▸ **What the exercise asks**
Please check every line of the listing for "chamadas" and copy each line where it is found.

══ Input

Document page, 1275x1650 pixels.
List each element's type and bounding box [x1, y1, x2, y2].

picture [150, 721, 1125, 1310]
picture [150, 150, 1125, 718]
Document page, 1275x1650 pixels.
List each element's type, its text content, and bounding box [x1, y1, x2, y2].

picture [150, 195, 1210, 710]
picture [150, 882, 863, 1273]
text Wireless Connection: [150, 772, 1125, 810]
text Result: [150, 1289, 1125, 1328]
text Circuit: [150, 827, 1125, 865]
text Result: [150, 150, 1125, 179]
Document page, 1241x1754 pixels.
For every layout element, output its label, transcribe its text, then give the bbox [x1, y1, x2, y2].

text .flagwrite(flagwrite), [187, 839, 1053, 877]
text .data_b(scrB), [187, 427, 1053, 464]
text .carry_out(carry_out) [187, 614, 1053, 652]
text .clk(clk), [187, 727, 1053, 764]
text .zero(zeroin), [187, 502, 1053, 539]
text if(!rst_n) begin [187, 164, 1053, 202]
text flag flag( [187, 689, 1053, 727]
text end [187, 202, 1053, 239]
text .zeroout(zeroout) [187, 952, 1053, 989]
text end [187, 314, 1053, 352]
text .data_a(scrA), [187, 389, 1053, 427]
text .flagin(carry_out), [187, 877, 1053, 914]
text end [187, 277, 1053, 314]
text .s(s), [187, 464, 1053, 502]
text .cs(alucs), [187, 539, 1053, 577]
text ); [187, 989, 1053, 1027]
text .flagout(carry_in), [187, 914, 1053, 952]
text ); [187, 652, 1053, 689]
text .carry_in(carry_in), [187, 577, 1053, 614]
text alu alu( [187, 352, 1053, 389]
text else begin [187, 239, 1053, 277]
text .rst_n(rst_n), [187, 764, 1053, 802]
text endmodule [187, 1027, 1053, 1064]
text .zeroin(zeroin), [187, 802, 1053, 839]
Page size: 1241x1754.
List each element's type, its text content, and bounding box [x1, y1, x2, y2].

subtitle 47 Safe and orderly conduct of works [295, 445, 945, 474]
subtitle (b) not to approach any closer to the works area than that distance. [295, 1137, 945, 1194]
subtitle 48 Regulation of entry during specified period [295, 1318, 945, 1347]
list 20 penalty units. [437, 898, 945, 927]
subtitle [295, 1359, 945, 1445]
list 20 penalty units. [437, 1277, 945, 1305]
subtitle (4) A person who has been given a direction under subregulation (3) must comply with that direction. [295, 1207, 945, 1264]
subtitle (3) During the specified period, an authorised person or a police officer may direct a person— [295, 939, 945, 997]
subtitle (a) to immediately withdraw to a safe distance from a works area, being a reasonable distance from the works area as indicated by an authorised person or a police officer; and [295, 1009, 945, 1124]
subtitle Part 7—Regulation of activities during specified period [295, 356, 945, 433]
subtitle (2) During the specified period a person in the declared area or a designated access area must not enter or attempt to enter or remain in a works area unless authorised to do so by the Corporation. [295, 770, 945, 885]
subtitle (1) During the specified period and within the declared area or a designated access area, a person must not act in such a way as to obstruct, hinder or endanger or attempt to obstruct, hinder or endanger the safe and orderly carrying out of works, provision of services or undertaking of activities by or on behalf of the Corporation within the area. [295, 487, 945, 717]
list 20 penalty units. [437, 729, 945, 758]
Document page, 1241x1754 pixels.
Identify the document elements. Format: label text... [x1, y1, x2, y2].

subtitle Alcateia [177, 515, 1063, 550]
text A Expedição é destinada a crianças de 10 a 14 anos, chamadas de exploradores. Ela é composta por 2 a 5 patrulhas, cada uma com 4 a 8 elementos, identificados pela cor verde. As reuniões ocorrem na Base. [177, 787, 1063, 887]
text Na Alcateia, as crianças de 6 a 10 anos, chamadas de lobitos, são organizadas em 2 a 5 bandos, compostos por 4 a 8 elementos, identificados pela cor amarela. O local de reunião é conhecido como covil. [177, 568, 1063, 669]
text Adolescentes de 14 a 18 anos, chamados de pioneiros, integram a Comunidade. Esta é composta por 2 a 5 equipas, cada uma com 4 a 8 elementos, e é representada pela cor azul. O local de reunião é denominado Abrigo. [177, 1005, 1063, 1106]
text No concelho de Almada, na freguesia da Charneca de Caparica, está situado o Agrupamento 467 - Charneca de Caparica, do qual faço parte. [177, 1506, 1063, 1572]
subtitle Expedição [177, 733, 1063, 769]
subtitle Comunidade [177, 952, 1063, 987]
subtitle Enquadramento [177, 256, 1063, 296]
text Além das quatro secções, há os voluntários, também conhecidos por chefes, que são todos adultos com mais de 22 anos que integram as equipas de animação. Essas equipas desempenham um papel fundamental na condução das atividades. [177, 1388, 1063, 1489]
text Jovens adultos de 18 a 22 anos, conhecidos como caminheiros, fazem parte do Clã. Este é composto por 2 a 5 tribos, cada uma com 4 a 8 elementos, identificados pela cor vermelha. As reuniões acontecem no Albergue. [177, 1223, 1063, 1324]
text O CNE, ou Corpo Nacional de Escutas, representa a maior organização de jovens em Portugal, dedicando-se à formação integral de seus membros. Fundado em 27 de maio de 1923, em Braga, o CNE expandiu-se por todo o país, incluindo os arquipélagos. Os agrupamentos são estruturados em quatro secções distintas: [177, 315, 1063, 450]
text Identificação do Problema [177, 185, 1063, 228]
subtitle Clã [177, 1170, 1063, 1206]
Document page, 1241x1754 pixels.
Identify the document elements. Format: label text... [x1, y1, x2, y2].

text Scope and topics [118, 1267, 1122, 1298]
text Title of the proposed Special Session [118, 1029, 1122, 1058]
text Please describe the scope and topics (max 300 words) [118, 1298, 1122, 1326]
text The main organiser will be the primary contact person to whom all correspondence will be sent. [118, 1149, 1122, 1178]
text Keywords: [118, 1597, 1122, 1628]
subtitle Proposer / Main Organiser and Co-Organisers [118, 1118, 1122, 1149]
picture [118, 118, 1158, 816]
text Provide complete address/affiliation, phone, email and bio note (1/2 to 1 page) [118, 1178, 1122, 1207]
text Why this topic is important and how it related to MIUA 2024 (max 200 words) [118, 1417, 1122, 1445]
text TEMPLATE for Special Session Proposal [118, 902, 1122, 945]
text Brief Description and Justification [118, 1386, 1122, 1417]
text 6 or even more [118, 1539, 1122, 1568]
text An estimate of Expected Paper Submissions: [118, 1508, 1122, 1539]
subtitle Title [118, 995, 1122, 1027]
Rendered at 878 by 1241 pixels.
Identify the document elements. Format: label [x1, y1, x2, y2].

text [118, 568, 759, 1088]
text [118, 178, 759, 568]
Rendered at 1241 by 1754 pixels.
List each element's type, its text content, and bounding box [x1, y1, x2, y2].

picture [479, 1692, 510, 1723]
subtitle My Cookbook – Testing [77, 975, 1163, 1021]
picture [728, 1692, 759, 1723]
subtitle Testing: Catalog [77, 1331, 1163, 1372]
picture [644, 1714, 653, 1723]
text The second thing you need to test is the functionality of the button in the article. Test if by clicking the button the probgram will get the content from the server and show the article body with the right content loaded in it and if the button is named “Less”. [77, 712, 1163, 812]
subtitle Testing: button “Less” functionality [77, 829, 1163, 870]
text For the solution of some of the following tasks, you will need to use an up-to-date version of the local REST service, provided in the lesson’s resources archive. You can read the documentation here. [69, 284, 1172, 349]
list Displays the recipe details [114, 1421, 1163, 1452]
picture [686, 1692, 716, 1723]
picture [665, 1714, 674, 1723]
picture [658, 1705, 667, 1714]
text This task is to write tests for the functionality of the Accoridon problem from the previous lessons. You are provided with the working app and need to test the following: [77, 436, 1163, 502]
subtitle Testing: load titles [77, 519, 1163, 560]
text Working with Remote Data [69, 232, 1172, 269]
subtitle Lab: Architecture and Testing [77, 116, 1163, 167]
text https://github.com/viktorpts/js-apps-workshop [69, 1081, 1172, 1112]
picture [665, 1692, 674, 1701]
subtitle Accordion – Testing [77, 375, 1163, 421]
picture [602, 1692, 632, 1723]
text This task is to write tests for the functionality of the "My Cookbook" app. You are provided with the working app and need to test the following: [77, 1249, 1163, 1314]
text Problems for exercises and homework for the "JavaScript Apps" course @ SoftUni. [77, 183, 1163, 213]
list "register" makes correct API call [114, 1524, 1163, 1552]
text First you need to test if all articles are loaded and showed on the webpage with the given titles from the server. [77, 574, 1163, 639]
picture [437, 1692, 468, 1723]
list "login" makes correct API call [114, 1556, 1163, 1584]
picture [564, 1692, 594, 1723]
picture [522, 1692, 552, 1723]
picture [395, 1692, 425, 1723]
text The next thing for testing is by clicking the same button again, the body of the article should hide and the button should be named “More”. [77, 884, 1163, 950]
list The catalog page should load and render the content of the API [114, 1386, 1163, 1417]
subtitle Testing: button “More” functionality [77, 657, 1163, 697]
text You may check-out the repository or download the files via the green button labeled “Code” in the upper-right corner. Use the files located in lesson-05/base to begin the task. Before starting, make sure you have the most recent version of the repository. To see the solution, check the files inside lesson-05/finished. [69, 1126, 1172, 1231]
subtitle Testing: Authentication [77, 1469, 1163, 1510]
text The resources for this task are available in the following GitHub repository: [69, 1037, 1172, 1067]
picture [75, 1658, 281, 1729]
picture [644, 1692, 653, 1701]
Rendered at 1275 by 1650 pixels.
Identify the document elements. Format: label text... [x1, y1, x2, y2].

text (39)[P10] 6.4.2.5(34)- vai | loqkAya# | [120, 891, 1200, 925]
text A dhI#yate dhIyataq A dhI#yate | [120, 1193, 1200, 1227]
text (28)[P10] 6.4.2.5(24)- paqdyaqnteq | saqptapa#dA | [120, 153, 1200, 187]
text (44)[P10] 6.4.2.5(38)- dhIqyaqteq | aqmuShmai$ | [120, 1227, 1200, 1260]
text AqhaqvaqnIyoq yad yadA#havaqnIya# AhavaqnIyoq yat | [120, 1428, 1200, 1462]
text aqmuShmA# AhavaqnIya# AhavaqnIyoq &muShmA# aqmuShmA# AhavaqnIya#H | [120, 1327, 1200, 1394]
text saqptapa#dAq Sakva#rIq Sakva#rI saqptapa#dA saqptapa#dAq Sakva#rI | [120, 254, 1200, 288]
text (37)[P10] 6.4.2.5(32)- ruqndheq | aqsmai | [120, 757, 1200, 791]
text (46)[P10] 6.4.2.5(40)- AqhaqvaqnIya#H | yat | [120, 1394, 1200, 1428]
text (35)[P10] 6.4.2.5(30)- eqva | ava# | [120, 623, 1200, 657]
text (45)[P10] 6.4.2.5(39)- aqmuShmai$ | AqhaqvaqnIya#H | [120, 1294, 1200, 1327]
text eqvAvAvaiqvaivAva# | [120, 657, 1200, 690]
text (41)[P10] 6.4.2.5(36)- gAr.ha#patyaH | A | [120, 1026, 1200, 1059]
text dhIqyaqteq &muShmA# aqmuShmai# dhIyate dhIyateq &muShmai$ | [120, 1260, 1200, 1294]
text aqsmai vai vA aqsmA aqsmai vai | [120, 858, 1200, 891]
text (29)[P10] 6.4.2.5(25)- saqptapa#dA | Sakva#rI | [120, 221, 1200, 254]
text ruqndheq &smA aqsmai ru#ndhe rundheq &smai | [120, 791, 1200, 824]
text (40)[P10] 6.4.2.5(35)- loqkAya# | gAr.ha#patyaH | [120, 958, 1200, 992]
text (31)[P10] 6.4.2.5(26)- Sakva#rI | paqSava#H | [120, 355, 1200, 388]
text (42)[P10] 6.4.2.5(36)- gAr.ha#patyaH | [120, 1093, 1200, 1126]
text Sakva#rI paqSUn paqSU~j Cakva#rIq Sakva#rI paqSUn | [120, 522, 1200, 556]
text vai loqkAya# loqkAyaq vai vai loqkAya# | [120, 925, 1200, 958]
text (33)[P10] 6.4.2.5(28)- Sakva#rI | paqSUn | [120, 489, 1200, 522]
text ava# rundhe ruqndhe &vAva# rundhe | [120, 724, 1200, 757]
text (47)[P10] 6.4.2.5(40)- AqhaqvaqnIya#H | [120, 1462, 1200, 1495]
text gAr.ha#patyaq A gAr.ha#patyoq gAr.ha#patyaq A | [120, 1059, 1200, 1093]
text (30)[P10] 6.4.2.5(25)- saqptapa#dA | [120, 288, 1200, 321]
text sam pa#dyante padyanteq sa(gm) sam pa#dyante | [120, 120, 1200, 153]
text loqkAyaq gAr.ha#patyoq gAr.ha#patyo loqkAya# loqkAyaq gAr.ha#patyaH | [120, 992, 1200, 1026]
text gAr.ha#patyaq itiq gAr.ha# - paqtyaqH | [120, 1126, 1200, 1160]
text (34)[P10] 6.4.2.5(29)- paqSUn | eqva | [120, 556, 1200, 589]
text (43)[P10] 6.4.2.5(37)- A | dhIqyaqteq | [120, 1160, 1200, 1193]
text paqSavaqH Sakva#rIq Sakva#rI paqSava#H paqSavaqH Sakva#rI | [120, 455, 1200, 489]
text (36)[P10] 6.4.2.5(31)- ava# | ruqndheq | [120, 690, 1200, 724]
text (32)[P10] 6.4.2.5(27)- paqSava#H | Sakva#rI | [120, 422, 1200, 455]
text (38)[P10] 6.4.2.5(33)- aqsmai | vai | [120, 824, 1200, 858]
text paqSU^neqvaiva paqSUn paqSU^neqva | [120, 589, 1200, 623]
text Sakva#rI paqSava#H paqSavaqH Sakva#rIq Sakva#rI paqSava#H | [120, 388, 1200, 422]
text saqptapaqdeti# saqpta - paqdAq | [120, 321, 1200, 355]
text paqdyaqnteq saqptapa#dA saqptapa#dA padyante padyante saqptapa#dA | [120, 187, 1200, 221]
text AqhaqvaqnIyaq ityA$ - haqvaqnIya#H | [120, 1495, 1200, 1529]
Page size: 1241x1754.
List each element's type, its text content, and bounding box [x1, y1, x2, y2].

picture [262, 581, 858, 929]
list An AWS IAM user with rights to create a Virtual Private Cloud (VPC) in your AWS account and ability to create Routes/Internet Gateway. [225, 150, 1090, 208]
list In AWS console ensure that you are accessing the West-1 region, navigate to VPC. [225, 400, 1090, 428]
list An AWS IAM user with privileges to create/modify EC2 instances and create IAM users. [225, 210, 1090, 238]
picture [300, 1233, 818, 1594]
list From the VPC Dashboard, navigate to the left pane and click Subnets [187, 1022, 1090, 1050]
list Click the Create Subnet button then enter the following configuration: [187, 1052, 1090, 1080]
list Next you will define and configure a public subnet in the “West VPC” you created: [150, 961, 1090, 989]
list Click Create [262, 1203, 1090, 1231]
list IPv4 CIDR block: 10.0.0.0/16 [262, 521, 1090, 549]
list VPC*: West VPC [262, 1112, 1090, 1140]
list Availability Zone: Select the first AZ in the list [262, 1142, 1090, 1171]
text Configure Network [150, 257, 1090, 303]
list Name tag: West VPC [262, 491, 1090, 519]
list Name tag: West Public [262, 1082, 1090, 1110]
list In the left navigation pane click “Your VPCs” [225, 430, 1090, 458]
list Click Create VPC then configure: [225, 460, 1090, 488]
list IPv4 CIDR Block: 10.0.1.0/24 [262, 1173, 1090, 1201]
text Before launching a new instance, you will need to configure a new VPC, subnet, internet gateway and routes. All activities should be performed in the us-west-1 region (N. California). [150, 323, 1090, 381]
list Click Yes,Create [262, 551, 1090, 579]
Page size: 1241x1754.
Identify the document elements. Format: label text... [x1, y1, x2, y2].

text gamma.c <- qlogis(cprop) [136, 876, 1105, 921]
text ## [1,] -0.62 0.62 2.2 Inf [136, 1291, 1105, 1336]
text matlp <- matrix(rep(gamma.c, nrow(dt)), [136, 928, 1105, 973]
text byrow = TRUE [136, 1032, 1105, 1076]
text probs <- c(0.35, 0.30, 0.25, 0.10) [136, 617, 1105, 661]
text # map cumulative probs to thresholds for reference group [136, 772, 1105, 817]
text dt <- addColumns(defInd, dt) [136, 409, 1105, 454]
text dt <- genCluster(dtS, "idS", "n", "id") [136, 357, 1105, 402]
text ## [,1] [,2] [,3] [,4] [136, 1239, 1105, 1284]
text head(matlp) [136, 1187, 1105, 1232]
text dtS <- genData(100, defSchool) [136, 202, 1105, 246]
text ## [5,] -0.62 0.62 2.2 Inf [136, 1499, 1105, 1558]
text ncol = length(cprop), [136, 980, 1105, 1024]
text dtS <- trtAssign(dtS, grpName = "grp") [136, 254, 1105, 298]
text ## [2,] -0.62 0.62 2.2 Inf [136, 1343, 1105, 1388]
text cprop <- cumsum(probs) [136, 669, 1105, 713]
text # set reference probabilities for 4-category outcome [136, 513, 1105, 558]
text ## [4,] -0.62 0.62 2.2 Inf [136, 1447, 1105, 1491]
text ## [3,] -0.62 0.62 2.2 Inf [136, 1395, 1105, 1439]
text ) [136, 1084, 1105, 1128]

════

▸ **Response area**
text A Expedição é destinada a crianças de 10 a 14 anos, chamadas de exploradores. Ela é composta por 2 a 5 patrulhas, cada uma com 4 a 8 elementos, identificados pela cor verde. As reuniões ocorrem na Base. [177, 787, 1063, 887]
text Na Alcateia, as crianças de 6 a 10 anos, chamadas de lobitos, são organizadas em 2 a 5 bandos, compostos por 4 a 8 elementos, identificados pela cor amarela. O local de reunião é conhecido como covil. [177, 568, 1063, 669]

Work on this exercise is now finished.